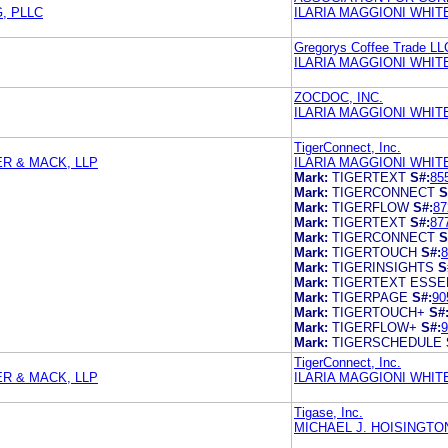
, PLLC
ILARIA MAGGIONI WHIT
Gregorys Coffee Trade LL
ILARIA MAGGIONI WHIT
ZOCDOC, INC.
ILARIA MAGGIONI WHIT
TigerConnect, Inc.
ER & MACK, LLP
ILARIA MAGGIONI WHIT
Mark:
TIGERTEXT
S#:
85
Mark:
TIGERCONNECT
S
Mark:
TIGERFLOW
S#:
87
Mark:
TIGERTEXT
S#:
87
Mark:
TIGERCONNECT
S
Mark:
TIGERTOUCH
S#:
8
Mark:
TIGERINSIGHTS
S
Mark:
TIGERTEXT ESSE
Mark:
TIGERPAGE
S#:
90
Mark:
TIGERTOUCH+
S#
Mark:
TIGERFLOW+
S#:
9
Mark:
TIGERSCHEDULE
TigerConnect, Inc.
ER & MACK, LLP
ILARIA MAGGIONI WHIT
Tigase, Inc.
MICHAEL J. HOISINGTO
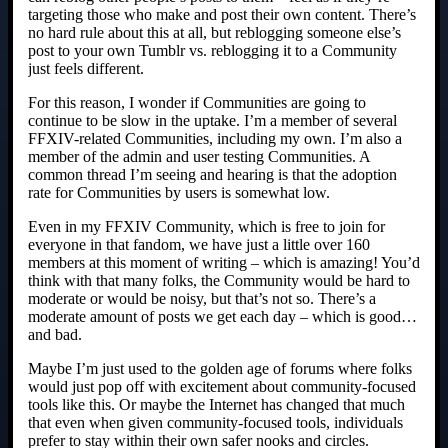
targeting those who make and post their own content. There’s
no hard rule about this at all, but reblogging someone else’s
post to your own Tumblr vs. reblogging it to a Community
just feels different.
For this reason, I wonder if Communities are going to
continue to be slow in the uptake. I’m a member of several
FFXIV-related Communities, including my own. I’m also a
member of the admin and user testing Communities. A
common thread I’m seeing and hearing is that the adoption
rate for Communities by users is somewhat low.
Even in my FFXIV Community, which is free to join for
everyone in that fandom, we have just a little over 160
members at this moment of writing – which is amazing! You’d
think with that many folks, the Community would be hard to
moderate or would be noisy, but that’s not so. There’s a
moderate amount of posts we get each day – which is good…
and bad.
Maybe I’m just used to the golden age of forums where folks
would just pop off with excitement about community-focused
tools like this. Or maybe the Internet has changed that much
that even when given community-focused tools, individuals
prefer to stay within their own safer nooks and circles.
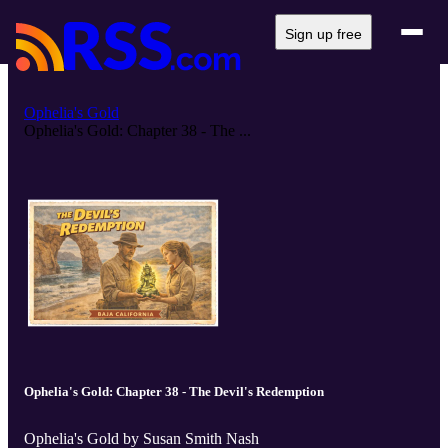
Sign up free
Ophelia's Gold
Ophelia's Gold: Chapter 38 - The ...
Ophelia's Gold: Chapter 38 - The Devil's Redemption
Ophelia's Gold by Susan Smith Nash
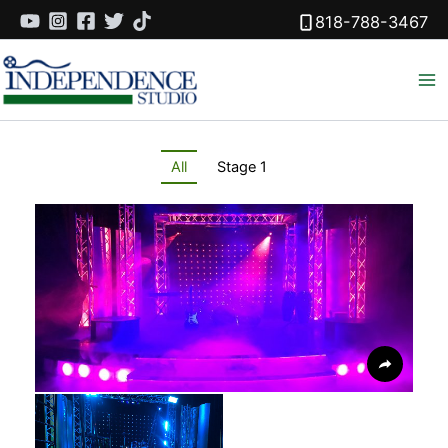
Skip
818-788-3467
to
content
All
Stage 1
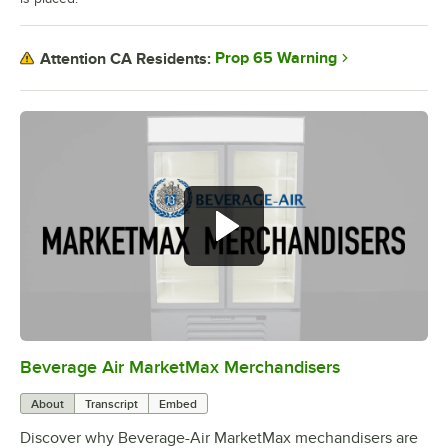
Prop 65 Warning
Attention CA Residents:
Beverage Air MarketMax Merchandisers
0:00
/
1:52
About
Transcript
Embed
Discover why Beverage-Air MarketMax mechandisers are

========================================================================

* _Objetivo do exercício_
Repita exatamente as linhas de todos os itens acima. Deixe as imagens fora da resposta.

* _Resultado do exercício_
, PLLC
ILARIA MAGGIONI WHIT
Gregorys Coffee Trade LL
ILARIA MAGGIONI WHIT
ZOCDOC, INC.
ILARIA MAGGIONI WHIT
TigerConnect, Inc.
ER & MACK, LLP
ILARIA MAGGIONI WHIT
Mark:
TIGERTEXT
S#:
85
Mark:
TIGERCONNECT
S
Mark:
TIGERFLOW
S#:
87
Mark:
TIGERTEXT
S#:
87
Mark:
TIGERCONNECT
S
Mark:
TIGERTOUCH
S#:
8
Mark:
TIGERINSIGHTS
S
Mark:
TIGERTEXT ESSE
Mark:
TIGERPAGE
S#:
90
Mark:
TIGERTOUCH+
S#
Mark:
TIGERFLOW+
S#:
9
Mark:
TIGERSCHEDULE
TigerConnect, Inc.
ER & MACK, LLP
ILARIA MAGGIONI WHIT
Tigase, Inc.
MICHAEL J. HOISINGTO
targeting those who make and post their own content. There’s
no hard rule about this at all, but reblogging someone else’s
post to your own Tumblr vs. reblogging it to a Community
just feels different.
For this reason, I wonder if Communities are going to
continue to be slow in the uptake. I’m a member of several
FFXIV-related Communities, including my own. I’m also a
member of the admin and user testing Communities. A
common thread I’m seeing and hearing is that the adoption
rate for Communities by users is somewhat low.
Even in my FFXIV Community, which is free to join for
everyone in that fandom, we have just a little over 160
members at this moment of writing – which is amazing! You’d
think with that many folks, the Community would be hard to
moderate or would be noisy, but that’s not so. There’s a
moderate amount of posts we get each day – which is good…
and bad.
Maybe I’m just used to the golden age of forums where folks
would just pop off with excitement about community-focused
tools like this. Or maybe the Internet has changed that much
that even when given community-focused tools, individuals
prefer to stay within their own safer nooks and circles.
Sign up free
Ophelia's Gold
Ophelia's Gold: Chapter 38 - The ...
Ophelia's Gold: Chapter 38 - The Devil's Redemption
Ophelia's Gold by Susan Smith Nash
Skip
818-788-3467
to
content
All
Stage 1
Prop 65 Warning
Attention CA Residents:
Beverage Air MarketMax Merchandisers
0:00
/
1:52
About
Transcript
Embed
Discover why Beverage-Air MarketMax mechandisers are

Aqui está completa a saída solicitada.